It has been suggested that vitamin D may play a role in the pathogenesis of several endocrine diseases, such as hyperparathyroidism, type 1 diabetes (T1DM), type 2 diabetes (T2DM), autoimmune thyroid diseases, Addison's disease and polycystic ovary syndrome (PCOS). In this review, we debate the role of vitamin D in the pathogenesis of endocrine diseases.


Narrative overview of the literature synthesizing the current evidence retrieved from searches of computerized databases, hand searches and authoritative texts.

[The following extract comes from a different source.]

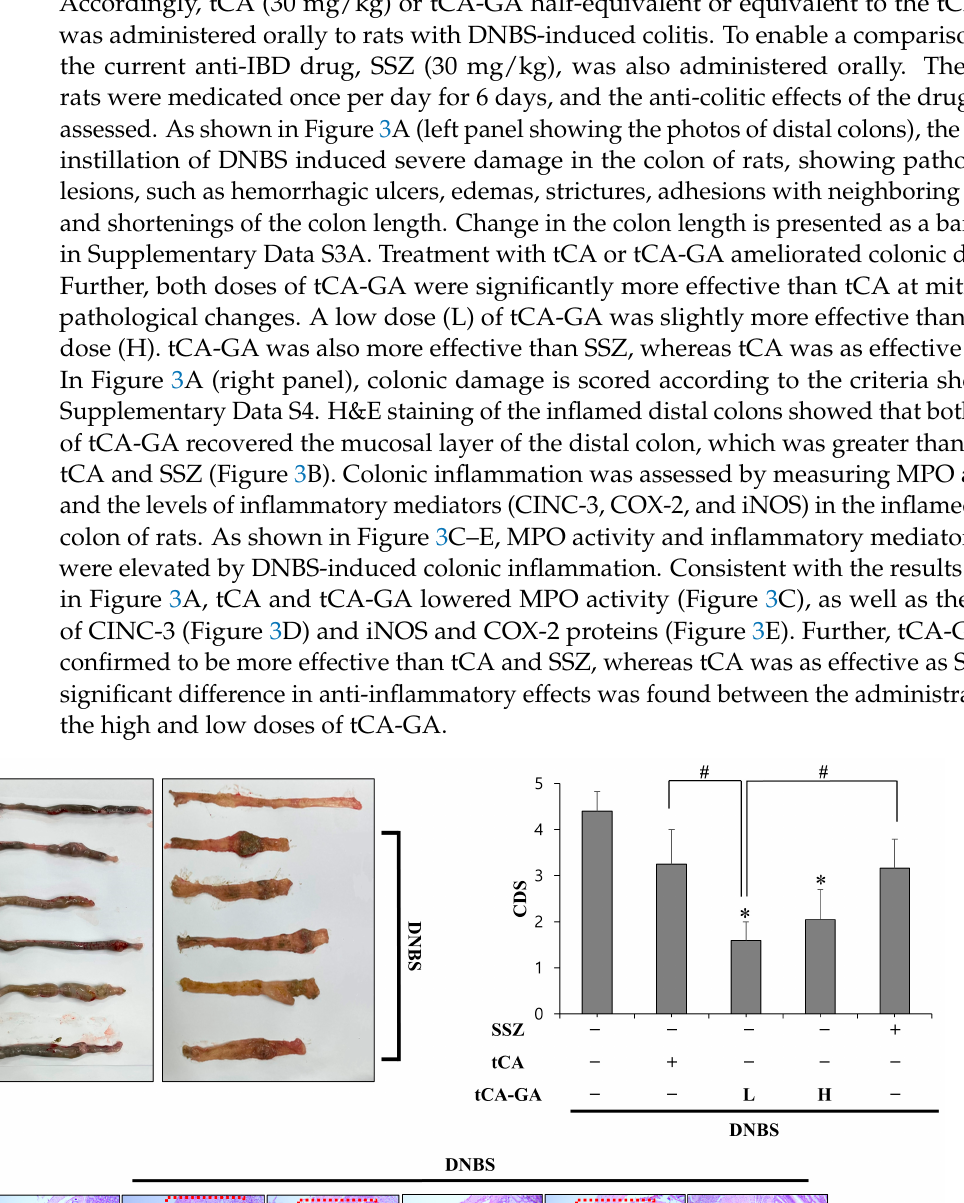
Figure 3. tCA-GA potentiates the anti-colitic activity of tCA and is more effective than SSZ at ameliorating rat colitis. DNBS-mediated colitis was induced for 3 days, and tCA (30 mg/kg), SSZ (30 mg/kg) or tCA-GA [equivalent to 15 mg/kg (L), as well as 30 mg/kg (H) of tCA] suspended in PBS (1.0 mL) was administered orally to colitic rats once per day. One day after the last treatment, the rats were killed to evaluate anti-colitic effects of the drugs. ( A ) Left panel: Photos of the distal colons of rats where serosal and luminal sides are shown separately. Right panel: Overall colonic damage was scored for each group and presented as colonic damage score (CDS). * α < 0.05, vs. DNBS control ( B ) H&E staining was performed with the colon sections of rats subjected to various treatments. Upper panel: Representative images of 100× magnification (scale bar: 200 µm). Lower panel: Representative images of 200× magnification for the dotted boxes in the upper panel (scale bar: 100 µm). In the inflamed distal colons (4.0 cm), ( C ) myeloperoxidase (MPO) activity was measured in addition to determining the levels of ( D ) CINC-3, ( E ) iNOS, and COX-2 using an Elisa kit and Western blotting. A loading control ( α -tubulin) was used for Western blot analysis of COX-2 and iNOS. The data in ( A , C , D ) are presented as mean ± SD (n = 5). Statistical significance was analyzed using a one-way ANOVA followed by Tukey’s HSD test, * p < 0.05, vs. DNBS control. # p < 0.05.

Evidence from basic science supports a role for vitamin D in many endocrine conditions. In humans, inverse relationships have been reported not only between blood 25-hydroxyvitamin D and parathyroid hormone concentrations but also with risk of T1DM, T2DM, and PCOS. There is less evidence for an association with Addison's disease or autoimmune thyroid disease. Vitamin D supplementation may have a role for prevention of T2DM, but the available evidence is not consistent.


Although observational studies support a potential role of vitamin D in endocrine disease, high quality evidence from clinical trials does not exist to establish a place for vitamin D supplementation in optimizing endocrine health. Ongoing randomized controlled trials are expected to provide insights into the efficacy and safety of vitamin D in the management of endocrine disease.